Field didn’t know exactly what she’d said, and worried that she’d squandered her time onstage. “I remember the part of me that said, ‘But you didn’t say anything that mattered. You didn’t say anything genuine,’” she said. Little did she know that it would become one of the most-quoted acceptance speeches of all time (although it’s most often misquoted as, “You like me, you really like me!”) Looking back, Field explains that she was trying to describe the fleeting experience of being at the top of her field, knowing that she’d been on the bottom and might be again. (The full conclusion of her speech is: “I haven’t had an orthodox career, and I’ve wanted more than anything to have your respect. The first time I didn’t feel it, but this time I feel it — and I can’t deny the fact that you like me, right now, you like me.”)

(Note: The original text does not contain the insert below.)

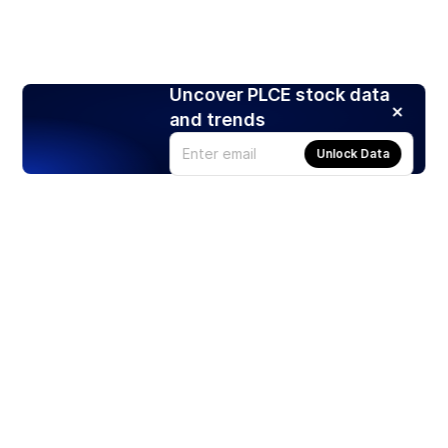
Uncover PLCE stock data
and trends
Unlock Data
Products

“How do you verbalize this one moment in time? ‘I did it?’ That doesn’t work. ‘I accomplished what I needed to accomplish?’ That doesn’t work. It sounds like I’m trying to invent penicillin or something,” Field said with a laugh. “How do you describe what it is, that this communication is between audience and actor? And that’s how it came out.”

That earnest, vulnerable moment became the butt of countless jokes over the years. Madonna (the opposite of earnest) did her own version, as did Jim Carrey in The Mask. Field herself has joined in the fun, parodying the speech in Legally Blonde 2 and a Charles Schwab commercial. And one could argue that Field created an opening for such delightfully giddy Oscar speech-makers as Cuba Gooding Jr. and Julia Roberts. But it still makes her sad that the immediate reaction to her speech was ridicule. “An interesting item in the world, certainly for me, is how easily people want to trash that emotion or ridicule it or misquote it and make fun of it,” she told THR. “And what it really is is raw emotion.”